[History by Numbers] Royally confusing
I'm descended from royalty! But so are you… and here's proof
A headline in Entertainment Weekly a few years ago trumpeted that ‘Sherlock star Benedict Cumberbatch is related to Sir Arthur Conan Doyle’. It was timed to coincide with the fourth series of the mostly preposterous reimagining of Doyle’s great detective, Sherlock, and the research behind the headline was done by Ancestry.
More specifically, it was revealed that the actor and the author were 16th cousins twice removed, sharing a common ancestor in the illustrious figure of John of Gaunt, himself the son of King Edward III. ‘Imagine our surprise to discover that the connecting link between these two is British royalty,’ said one of the researchers.
Imagine, indeed. It makes for a great headline – which is perhaps why MyHeritage.com also got lots of lovely linkjuice when the Daily Mail broadcast its own research in 2015 that Donald Trump and Hillary Clinton are related, sharing a common ancestor in… John of Gaunt.

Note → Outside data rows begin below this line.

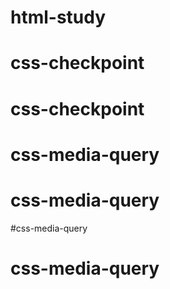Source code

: # html-study
# css-checkpoint
# css-checkpoint
# css-media-query
# css-media-query
#css-media-query
# css-media-query
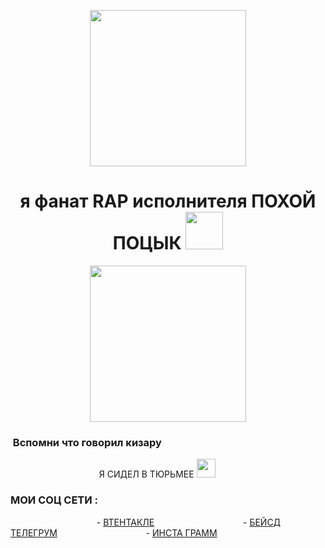 
<p align="center"><img src="https://i.giphy.com/media/v1.Y2lkPTc5MGI3NjExcXBobno0dXZnNWI2dXRkaG9uM3Y4eDAxbWdoa2FqdmNsZWRqZWF0OSZlcD12MV9pbnRlcm5hbF9naWZfYnlfaWQmY3Q9Zw/jt7bAtEijhurm/giphy.gif" width="250"/></p>

<h1 align="center">я фанат RAP исполнителя ПОХОЙ ПОЦЫК <img src="https://i.giphy.com/media/v1.Y2lkPTc5MGI3NjExZThqN3M0ZGppZWpwaXplbzBmOWxqbHJvNjRrOThnZ3lqamR3ZnJjciZlcD12MV9pbnRlcm5hbF9naWZfYnlfaWQmY3Q9Zw/wkW0maGDN1eSc/giphy.gif" width="60"></h1>

<p align="center"><img src="https://i.giphy.com/media/v1.Y2lkPTc5MGI3NjExZTlnYnpoanR0aXJnN3k5OHN6M2poOGtoNWgxam1wd2ZzaG95MTI1aSZlcD12MV9pbnRlcm5hbF9naWZfYnlfaWQmY3Q9cw/4ZtY4SRsV1EMmmWbZD/giphy.gif" width="250" height="250"  /></p>

### &nbsp;Вспомни что говорил кизару 

&nbsp; &nbsp; &nbsp; &nbsp; &nbsp; &nbsp; &nbsp; &nbsp; &nbsp; &nbsp; &nbsp; &nbsp; &nbsp; &nbsp; &nbsp; &nbsp; &nbsp; &nbsp; Я СИДЕЛ В ТЮРЬМЕЕ <img src="https://media.giphy.com/media/WUlplcMpOCEmTGBtBW/giphy.gif" width="30"> 

###  МОИ СОЦ СЕТИ : 
&nbsp;  &nbsp;  &nbsp;&nbsp;  &nbsp;  &nbsp;&nbsp;  &nbsp;  &nbsp;&nbsp;  &nbsp;  &nbsp;&nbsp;  &nbsp;  &nbsp; &nbsp;  &nbsp;  &nbsp;  &nbsp;  &nbsp;- [ВТЕНТАКЛЕ](https://vk.com/vcxproj)
&nbsp;  &nbsp;  &nbsp;&nbsp;  &nbsp;  &nbsp;&nbsp;  &nbsp;  &nbsp;&nbsp;  &nbsp;  &nbsp; &nbsp;  &nbsp;  &nbsp;&nbsp;  &nbsp;  &nbsp;  &nbsp;  &nbsp;- [БЕЙСД ТЕЛЕГРУМ](https://t.me/saq_blog)
&nbsp;  &nbsp;  &nbsp;&nbsp;  &nbsp;  &nbsp;&nbsp;  &nbsp;  &nbsp;&nbsp;  &nbsp;  &nbsp; &nbsp;  &nbsp;  &nbsp;&nbsp;  &nbsp;  &nbsp;  &nbsp;  &nbsp;- [ИНСТА ГРАММ](https://www.instagram.com/saqura_paster/)<!-- BLOG-POST-LIST:START -->
<!-- BLOG-POST-LIST:END -->
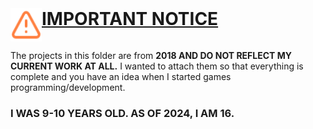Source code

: <div style="display:flex;flex-direction:row;">
<img src="/assets/icons/triangle-alert.png" style="heigt:50px;width:50px;" alt=""/>
<h1 style="margin-top:0px; text-decoration: underline">IMPORTANT NOTICE</h1>
</div>

The projects in this folder are from **2018 AND DO NOT REFLECT MY CURRENT WORK AT ALL.** I wanted to attach them so that everything is complete and you have an idea when I started games programming/development.
### I WAS 9-10 YEARS OLD. AS OF 2024, I AM 16.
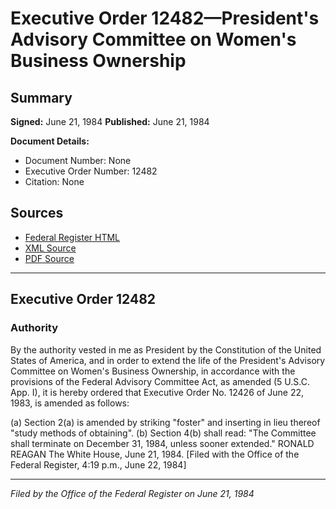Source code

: # Executive Order 12482—President's Advisory Committee on Women's Business Ownership

## Summary

**Signed:** June 21, 1984
**Published:** June 21, 1984

**Document Details:**
- Document Number: None
- Executive Order Number: 12482
- Citation: None

## Sources
- [Federal Register HTML](https://www.presidency.ucsb.edu/documents/executive-order-12482-presidents-advisory-committee-womens-business-ownership)
- [XML Source](None)
- [PDF Source](None)

---

## Executive Order 12482

### Authority

By the authority vested in me as President by the Constitution of the United States of America, and in order to extend the life of the President's Advisory Committee on Women's Business Ownership, in accordance with the provisions of the Federal Advisory Committee Act, as amended (5 U.S.C. App. I), it is hereby ordered that Executive Order No. 12426 of June 22, 1983, is amended as follows:

(a) Section 2(a) is amended by striking "foster" and inserting in lieu thereof "study methods of obtaining".
(b) Section 4(b) shall read: "The Committee shall terminate on December 31, 1984, unless sooner extended."
RONALD REAGAN
The White House,
June 21, 1984.
[Filed with the Office of the Federal Register, 4:19 p.m., June 22, 1984]

---

*Filed by the Office of the Federal Register on June 21, 1984*
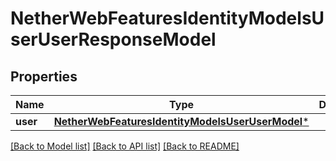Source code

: # NetherWebFeaturesIdentityModelsUserUserResponseModel

## Properties
Name | Type | Description | Notes
------------ | ------------- | ------------- | -------------
**user** | [**NetherWebFeaturesIdentityModelsUserUserModel***](NetherWebFeaturesIdentityModelsUserUserModel.md) |  | [optional] 

[[Back to Model list]](../README.md#documentation-for-models) [[Back to API list]](../README.md#documentation-for-api-endpoints) [[Back to README]](../README.md)


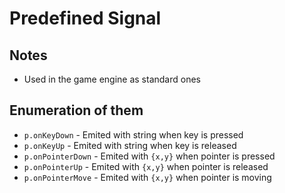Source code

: # Predefined Signal

## Notes
* Used in the game engine as standard ones




## Enumeration of them
* `p.onKeyDown` - Emited with string when key is pressed
* `p.onKeyUp` - Emited with string when key is released
* `p.onPointerDown` - Emited with `{x,y}` when pointer is pressed
* `p.onPointerUp` - Emited with `{x,y}` when pointer is released
* `p.onPointerMove` - Emited with `{x,y}` when pointer is moving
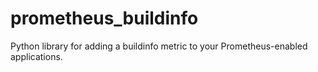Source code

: # prometheus_buildinfo
Python library for adding a buildinfo metric to your Prometheus-enabled applications.
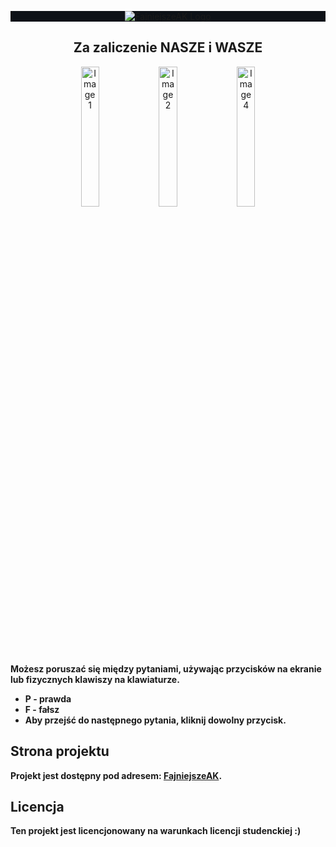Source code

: <p align="center" width="100%" style="background-color: #0d1117;">
    <a href="https://miskox.github.io/FajniejszeAK"><img src="https://miskox.github.io/FajniejszeAK/static/media/logo.9e8d1c28bb76d9879fcb.png" alt="FajniejszeAK Logo" /></a>
</p>
<h2 align="center">Za zaliczenie NASZE i WASZE</h2>

<div align="center" width="100%">
    <img src="https://miskox.github.io/FajniejszeAK/static/media/1.2809f593d107e21df978.png" alt="Image 1" style="object-fit: contain; width: 24%; margin-bottom: 1%;" />
    <img src="https://miskox.github.io/FajniejszeAK/static/media/2.4beaa395649456b5bac9.png" alt="Image 2" style="object-fit: contain; width: 24%; margin-bottom: 1%;" />
    <img src="https://miskox.github.io/FajniejszeAK/static/media/4.6594b7437998966337d2.png" alt="Image 4" style="object-fit: contain; width: 24%; margin-bottom: 1%;" />
</div>

<strong>Możesz poruszać się między pytaniami, używając przycisków na ekranie lub fizycznych klawiszy na klawiaturze.</strong>

<ul>
    <li><strong>P - prawda</strong></li>
    <li><strong>F - fałsz</strong></li>
    <li><strong>Aby przejść do następnego pytania, kliknij dowolny przycisk.</strong></li>
</ul>

<h2>Strona projektu</h2>
<strong>Projekt jest dostępny pod adresem: <a href="https://miskox.github.io/FajniejszeAK/">FajniejszeAK</a>.</strong>

<h2>Licencja</h2>
<strong>Ten projekt jest licencjonowany na warunkach licencji studenckiej :)</strong>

The truth is that if we go back far enough, it doesn’t need Sherlock Holmes to deduce that the probability of any two people having a common ancestor increases dramatically. Analysis of birth rates and population figures by AncestryDNA in 2015 suggested that the average Briton today has 193,000 living cousins who are sixth cousins or closer and share a traceable ancestor born in the last two centuries.